Extract image features
Use visual_search/myalexnet_feature.py to extract the feature of each image in the library. This script will output two files: the feature of every image, and the full path of all images.

$ cd visual_search
$ python myalexnet_feature.py -h
usage: myalexnet_feature.py [-h] [--input_data_dir INPUT_DATA_DIR]
                            [--output_feature_file OUTPUT_FEATURE_FILE]
                            [--output_image_name_file OUTPUT_IMAGE_NAME_FILE]

optional arguments:
  -h, --help            show this help message and exit
  --input_data_dir INPUT_DATA_DIR
                        Directory to put the input data.
  --output_feature_file OUTPUT_FEATURE_FILE
                        Output features path.
  --output_image_name_file OUTPUT_IMAGE_NAME_FILE
                        Output image names path.

Play

In the visual_search/visual_search.py script, you can modify the path of the image feature and the path of the image name for retrieval.
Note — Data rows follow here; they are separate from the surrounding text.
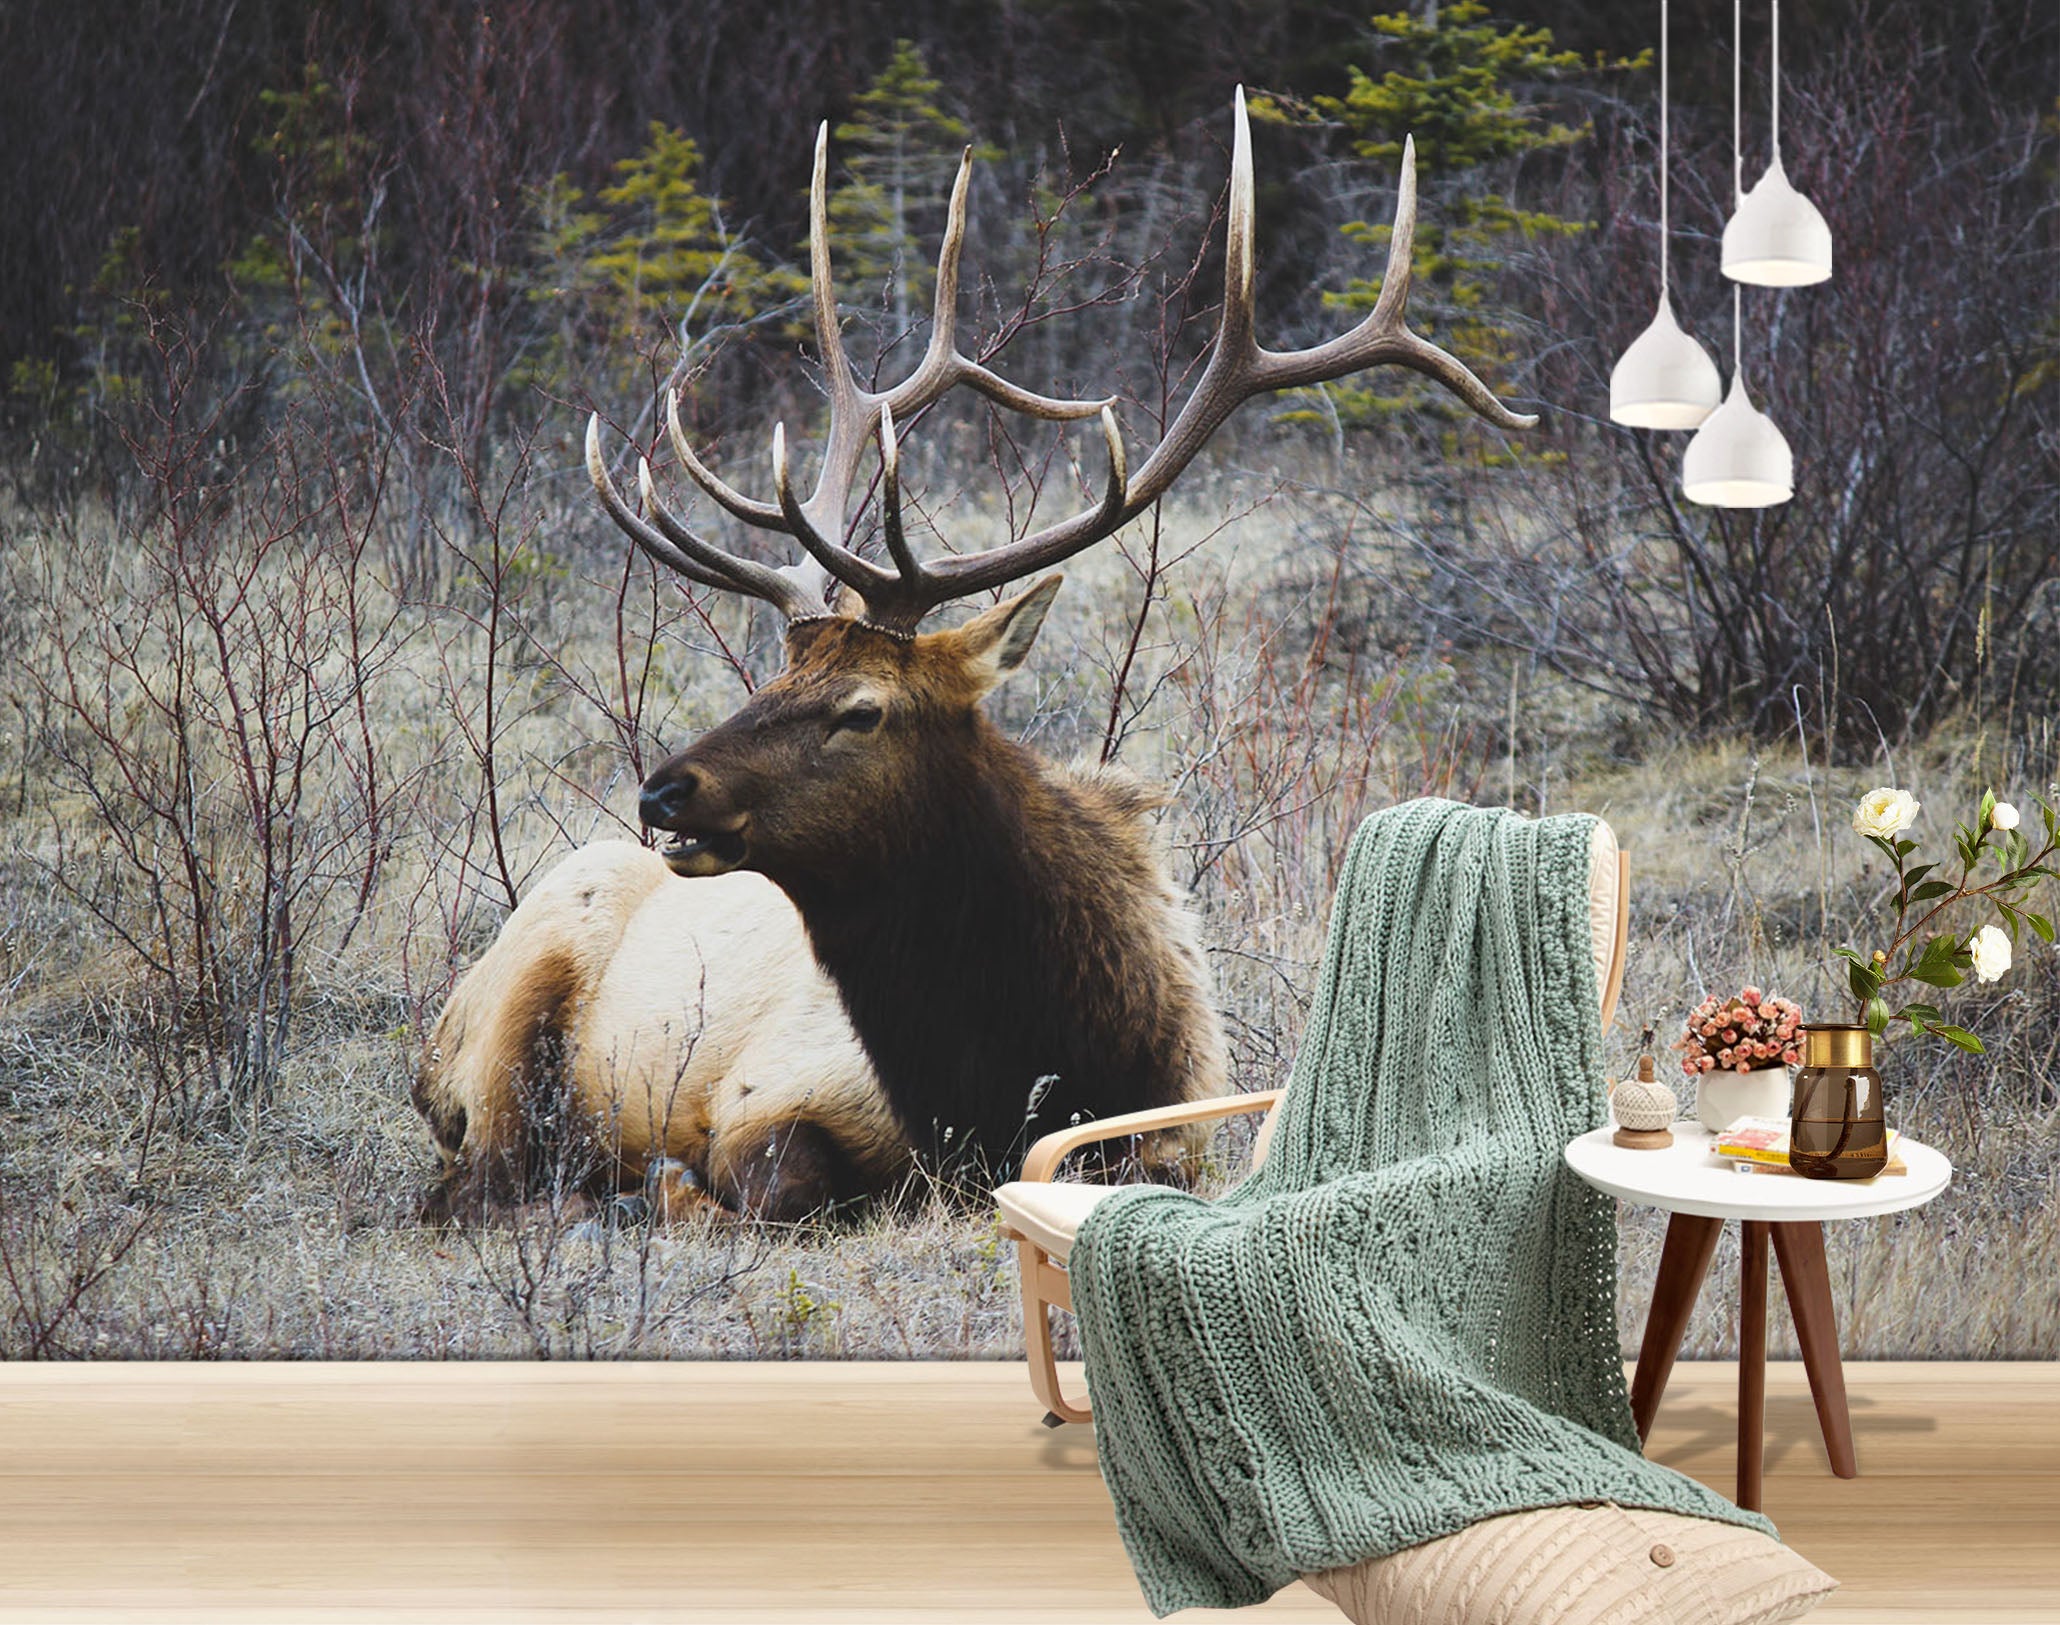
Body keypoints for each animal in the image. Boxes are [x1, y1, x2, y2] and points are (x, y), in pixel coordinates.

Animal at [413, 90, 1535, 1225]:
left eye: (861, 708)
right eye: (773, 678)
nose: (663, 791)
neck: (1023, 1070)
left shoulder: (1178, 1130)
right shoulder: (763, 1091)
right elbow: (768, 1181)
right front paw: (661, 1181)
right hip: (505, 1021)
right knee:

The input can be a local image or a picture url.

usage: visual_search.py [-h] [--img_file_path IMG_FILE_PATH]
                        [--img_url IMG_URL]

optional arguments:
  -h, --help            show this help message and exit
  --img_file_path IMG_FILE_PATH
                        Image file path.
  --img_url IMG_URL     Image Url.

Search Result Demo

You will find several lines of images. Each line is a search record. The input image is the first one of each line. The input images of lines 2 to 5 are obtained by watermarking, rotating, cropping, and mirroring the original image.

In fact, this experimental project took less than a week of my spare time. According to the information I provided, I believe you can make your own image search tool based on deep learning in a short period of time.

Github: https://github.com/GYXie/visual-search

中文博客: 炒一锅基于深度学习的图像检索工具

Reference

Jing Y, Liu D, Kislyuk D, et al. Visual search at pinterest[C]//Proceedings of the 21th ACM SIGKDD International Conference on Knowledge Discovery and Data Mining. ACM, 2015: 1889-1898.